◆ **PROMPT**
Top to bottom, output the entries that follow exactly.

◆ **DATA FOR THE TASK**
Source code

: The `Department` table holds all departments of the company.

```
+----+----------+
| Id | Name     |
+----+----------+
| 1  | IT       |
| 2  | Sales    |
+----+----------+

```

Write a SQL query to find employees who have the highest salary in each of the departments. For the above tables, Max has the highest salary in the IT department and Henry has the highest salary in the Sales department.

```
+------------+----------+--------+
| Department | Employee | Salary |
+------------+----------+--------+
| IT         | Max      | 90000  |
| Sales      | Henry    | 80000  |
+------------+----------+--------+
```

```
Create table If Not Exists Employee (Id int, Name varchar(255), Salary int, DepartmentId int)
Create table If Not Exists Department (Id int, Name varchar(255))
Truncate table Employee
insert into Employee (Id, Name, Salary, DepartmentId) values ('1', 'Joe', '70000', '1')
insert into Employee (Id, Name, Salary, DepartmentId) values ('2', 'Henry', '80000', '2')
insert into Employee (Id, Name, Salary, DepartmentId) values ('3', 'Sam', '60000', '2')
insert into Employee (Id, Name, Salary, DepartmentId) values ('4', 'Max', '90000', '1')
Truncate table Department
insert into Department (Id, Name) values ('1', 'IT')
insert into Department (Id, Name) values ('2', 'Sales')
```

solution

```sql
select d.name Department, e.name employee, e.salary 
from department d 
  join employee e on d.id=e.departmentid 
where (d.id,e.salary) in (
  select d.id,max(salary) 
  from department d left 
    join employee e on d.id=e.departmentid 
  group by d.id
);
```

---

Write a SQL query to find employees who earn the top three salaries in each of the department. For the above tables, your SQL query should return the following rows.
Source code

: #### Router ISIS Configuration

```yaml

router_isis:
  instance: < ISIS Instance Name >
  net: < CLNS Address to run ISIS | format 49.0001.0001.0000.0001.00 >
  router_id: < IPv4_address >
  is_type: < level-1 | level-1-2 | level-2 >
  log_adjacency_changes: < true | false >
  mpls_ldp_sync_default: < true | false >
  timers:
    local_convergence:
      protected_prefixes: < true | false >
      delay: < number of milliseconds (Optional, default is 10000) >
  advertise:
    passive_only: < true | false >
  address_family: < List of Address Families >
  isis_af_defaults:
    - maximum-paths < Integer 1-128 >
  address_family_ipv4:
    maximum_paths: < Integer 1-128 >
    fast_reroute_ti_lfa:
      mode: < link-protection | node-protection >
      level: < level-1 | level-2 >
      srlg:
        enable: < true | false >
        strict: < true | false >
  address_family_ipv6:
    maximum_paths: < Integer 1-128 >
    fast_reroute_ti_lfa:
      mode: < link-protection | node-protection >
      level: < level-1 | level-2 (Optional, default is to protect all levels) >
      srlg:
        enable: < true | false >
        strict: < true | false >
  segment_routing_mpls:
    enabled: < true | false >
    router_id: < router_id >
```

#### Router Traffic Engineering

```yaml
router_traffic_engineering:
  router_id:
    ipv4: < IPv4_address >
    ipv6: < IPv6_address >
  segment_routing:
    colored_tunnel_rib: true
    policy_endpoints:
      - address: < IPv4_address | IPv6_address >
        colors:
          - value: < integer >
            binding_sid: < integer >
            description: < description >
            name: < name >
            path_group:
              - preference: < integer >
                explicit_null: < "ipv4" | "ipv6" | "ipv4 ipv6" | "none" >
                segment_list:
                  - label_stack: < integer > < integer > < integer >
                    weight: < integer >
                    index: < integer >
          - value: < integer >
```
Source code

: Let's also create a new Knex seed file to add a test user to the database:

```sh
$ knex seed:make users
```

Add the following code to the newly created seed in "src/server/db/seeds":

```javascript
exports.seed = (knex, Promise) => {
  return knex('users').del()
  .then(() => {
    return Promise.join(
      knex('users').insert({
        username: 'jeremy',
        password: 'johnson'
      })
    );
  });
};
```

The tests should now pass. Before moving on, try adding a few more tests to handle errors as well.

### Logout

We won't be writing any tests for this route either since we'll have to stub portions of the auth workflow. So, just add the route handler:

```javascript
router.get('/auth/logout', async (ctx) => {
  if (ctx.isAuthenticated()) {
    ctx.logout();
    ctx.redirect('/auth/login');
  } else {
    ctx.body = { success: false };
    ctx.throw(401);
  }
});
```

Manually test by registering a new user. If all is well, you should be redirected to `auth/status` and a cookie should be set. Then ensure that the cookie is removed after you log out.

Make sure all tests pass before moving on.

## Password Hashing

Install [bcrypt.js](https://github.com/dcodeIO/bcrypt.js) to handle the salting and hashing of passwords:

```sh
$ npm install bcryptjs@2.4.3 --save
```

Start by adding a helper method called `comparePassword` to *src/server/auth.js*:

◆ **TASK RESULT**
Source code

: The `Department` table holds all departments of the company.

```
+----+----------+
| Id | Name     |
+----+----------+
| 1  | IT       |
| 2  | Sales    |
+----+----------+

```

Write a SQL query to find employees who have the highest salary in each of the departments. For the above tables, Max has the highest salary in the IT department and Henry has the highest salary in the Sales department.

```
+------------+----------+--------+
| Department | Employee | Salary |
+------------+----------+--------+
| IT         | Max      | 90000  |
| Sales      | Henry    | 80000  |
+------------+----------+--------+
```

```
Create table If Not Exists Employee (Id int, Name varchar(255), Salary int, DepartmentId int)
Create table If Not Exists Department (Id int, Name varchar(255))
Truncate table Employee
insert into Employee (Id, Name, Salary, DepartmentId) values ('1', 'Joe', '70000', '1')
insert into Employee (Id, Name, Salary, DepartmentId) values ('2', 'Henry', '80000', '2')
insert into Employee (Id, Name, Salary, DepartmentId) values ('3', 'Sam', '60000', '2')
insert into Employee (Id, Name, Salary, DepartmentId) values ('4', 'Max', '90000', '1')
Truncate table Department
insert into Department (Id, Name) values ('1', 'IT')
insert into Department (Id, Name) values ('2', 'Sales')
```

solution

```sql
select d.name Department, e.name employee, e.salary 
from department d 
  join employee e on d.id=e.departmentid 
where (d.id,e.salary) in (
  select d.id,max(salary) 
  from department d left 
    join employee e on d.id=e.departmentid 
  group by d.id
);
```

---

Write a SQL query to find employees who earn the top three salaries in each of the department. For the above tables, your SQL query should return the following rows.
Source code

: #### Router ISIS Configuration

```yaml

router_isis:
  instance: < ISIS Instance Name >
  net: < CLNS Address to run ISIS | format 49.0001.0001.0000.0001.00 >
  router_id: < IPv4_address >
  is_type: < level-1 | level-1-2 | level-2 >
  log_adjacency_changes: < true | false >
  mpls_ldp_sync_default: < true | false >
  timers:
    local_convergence:
      protected_prefixes: < true | false >
      delay: < number of milliseconds (Optional, default is 10000) >
  advertise:
    passive_only: < true | false >
  address_family: < List of Address Families >
  isis_af_defaults:
    - maximum-paths < Integer 1-128 >
  address_family_ipv4:
    maximum_paths: < Integer 1-128 >
    fast_reroute_ti_lfa:
      mode: < link-protection | node-protection >
      level: < level-1 | level-2 >
      srlg:
        enable: < true | false >
        strict: < true | false >
  address_family_ipv6:
    maximum_paths: < Integer 1-128 >
    fast_reroute_ti_lfa:
      mode: < link-protection | node-protection >
      level: < level-1 | level-2 (Optional, default is to protect all levels) >
      srlg:
        enable: < true | false >
        strict: < true | false >
  segment_routing_mpls:
    enabled: < true | false >
    router_id: < router_id >
```

#### Router Traffic Engineering

```yaml
router_traffic_engineering:
  router_id:
    ipv4: < IPv4_address >
    ipv6: < IPv6_address >
  segment_routing:
    colored_tunnel_rib: true
    policy_endpoints:
      - address: < IPv4_address | IPv6_address >
        colors:
          - value: < integer >
            binding_sid: < integer >
            description: < description >
            name: < name >
            path_group:
              - preference: < integer >
                explicit_null: < "ipv4" | "ipv6" | "ipv4 ipv6" | "none" >
                segment_list:
                  - label_stack: < integer > < integer > < integer >
                    weight: < integer >
                    index: < integer >
          - value: < integer >
```
Source code

: Let's also create a new Knex seed file to add a test user to the database:

```sh
$ knex seed:make users
```

Add the following code to the newly created seed in "src/server/db/seeds":

```javascript
exports.seed = (knex, Promise) => {
  return knex('users').del()
  .then(() => {
    return Promise.join(
      knex('users').insert({
        username: 'jeremy',
        password: 'johnson'
      })
    );
  });
};
```

The tests should now pass. Before moving on, try adding a few more tests to handle errors as well.

### Logout

We won't be writing any tests for this route either since we'll have to stub portions of the auth workflow. So, just add the route handler:

```javascript
router.get('/auth/logout', async (ctx) => {
  if (ctx.isAuthenticated()) {
    ctx.logout();
    ctx.redirect('/auth/login');
  } else {
    ctx.body = { success: false };
    ctx.throw(401);
  }
});
```

Manually test by registering a new user. If all is well, you should be redirected to `auth/status` and a cookie should be set. Then ensure that the cookie is removed after you log out.

Make sure all tests pass before moving on.

## Password Hashing

Install [bcrypt.js](https://github.com/dcodeIO/bcrypt.js) to handle the salting and hashing of passwords:

```sh
$ npm install bcryptjs@2.4.3 --save
```

Start by adding a helper method called `comparePassword` to *src/server/auth.js*:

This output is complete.